I was lucky to find gorgeous cherry tomatoes on the vine, but you can easily use grape tomatoes or cherry tomatoes off the vine. Kalamata olives are a good choice for this dish, but I used a nice mix of Kalamata and green olives. As for the potatoes, you can replace the red new potatoes with regular new potatoes, Yukon gold potatoes, or fingerling potatoes.
The whole thing should come together in less than 40 minutes (the most time-consuming part is waiting for the water to boil!). Recipe below.
4 cod fillets (6 to 8 ounces each)
2 lbs red new potatoes
1 pint cherry or grape tomatoes, whole
1/2 cup pitted olives (I used green and Kalamata)
4 cloves garlic, sliced
1 tablespoon plus 1 teaspoon olive oil
Salt and pepper
Lemon slices, for garnishing (optional)
- Cover potatoes with cold water in a pot, season with salt, and bring to a boil.
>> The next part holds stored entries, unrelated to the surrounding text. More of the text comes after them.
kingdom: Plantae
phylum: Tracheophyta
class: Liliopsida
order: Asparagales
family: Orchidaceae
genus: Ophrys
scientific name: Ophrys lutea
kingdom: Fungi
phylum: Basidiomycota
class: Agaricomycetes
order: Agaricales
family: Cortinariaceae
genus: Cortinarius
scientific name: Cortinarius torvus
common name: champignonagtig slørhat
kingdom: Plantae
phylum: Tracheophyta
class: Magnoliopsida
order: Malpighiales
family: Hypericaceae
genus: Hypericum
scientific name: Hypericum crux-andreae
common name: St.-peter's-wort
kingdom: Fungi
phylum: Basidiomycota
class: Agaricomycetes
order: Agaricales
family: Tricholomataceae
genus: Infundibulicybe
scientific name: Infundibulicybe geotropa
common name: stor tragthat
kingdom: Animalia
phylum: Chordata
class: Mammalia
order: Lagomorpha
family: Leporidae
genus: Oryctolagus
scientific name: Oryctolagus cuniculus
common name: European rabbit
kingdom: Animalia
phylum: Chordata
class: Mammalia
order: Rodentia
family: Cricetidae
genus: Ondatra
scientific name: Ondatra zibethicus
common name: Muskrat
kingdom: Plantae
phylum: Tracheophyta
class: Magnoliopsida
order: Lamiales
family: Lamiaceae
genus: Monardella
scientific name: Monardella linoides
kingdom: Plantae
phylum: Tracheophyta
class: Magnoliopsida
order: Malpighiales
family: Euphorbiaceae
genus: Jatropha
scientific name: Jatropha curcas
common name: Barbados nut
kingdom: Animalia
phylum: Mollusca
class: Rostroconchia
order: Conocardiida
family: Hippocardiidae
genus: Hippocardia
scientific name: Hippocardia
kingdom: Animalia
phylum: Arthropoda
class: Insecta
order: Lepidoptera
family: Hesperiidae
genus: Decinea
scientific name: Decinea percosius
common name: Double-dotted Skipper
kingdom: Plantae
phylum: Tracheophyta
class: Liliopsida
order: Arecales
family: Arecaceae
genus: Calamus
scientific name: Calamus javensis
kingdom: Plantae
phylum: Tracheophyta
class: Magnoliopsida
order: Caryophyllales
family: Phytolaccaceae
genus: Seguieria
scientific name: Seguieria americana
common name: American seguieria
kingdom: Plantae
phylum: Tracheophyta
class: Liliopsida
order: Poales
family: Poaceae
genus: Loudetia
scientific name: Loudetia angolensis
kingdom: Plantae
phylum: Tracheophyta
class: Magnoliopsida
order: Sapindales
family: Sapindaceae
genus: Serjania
Boil until fork tender (about 15 minutes).
- While potatoes are boiling, rub both sides of the cod fillets with 1 teaspoon olive oil and season both sides with salt and pepper.
- When potatoes are ready, drain them in a colander and let them cool for a bit. Then chop them into quarters.
- Heat a nonstick skillet with 1 tablespoon olive oil on medium-high heat and add the cod, skin side down if there is skin. Cook without turning for about 4 minutes until the skin is crispy or the side touching the pan is browned.
- Flip the fillets over and add the potatoes, tomatoes, olives, and garlic. Season potatoes with salt and pepper, drizzle everything with the half lemon, and cook for about 3 to 4 minutes until the fish flakes with a fork and the tomatoes soften.
- This can be done in batches if not everything fits into the skillet.
- Garnish with lemon slices if you wish.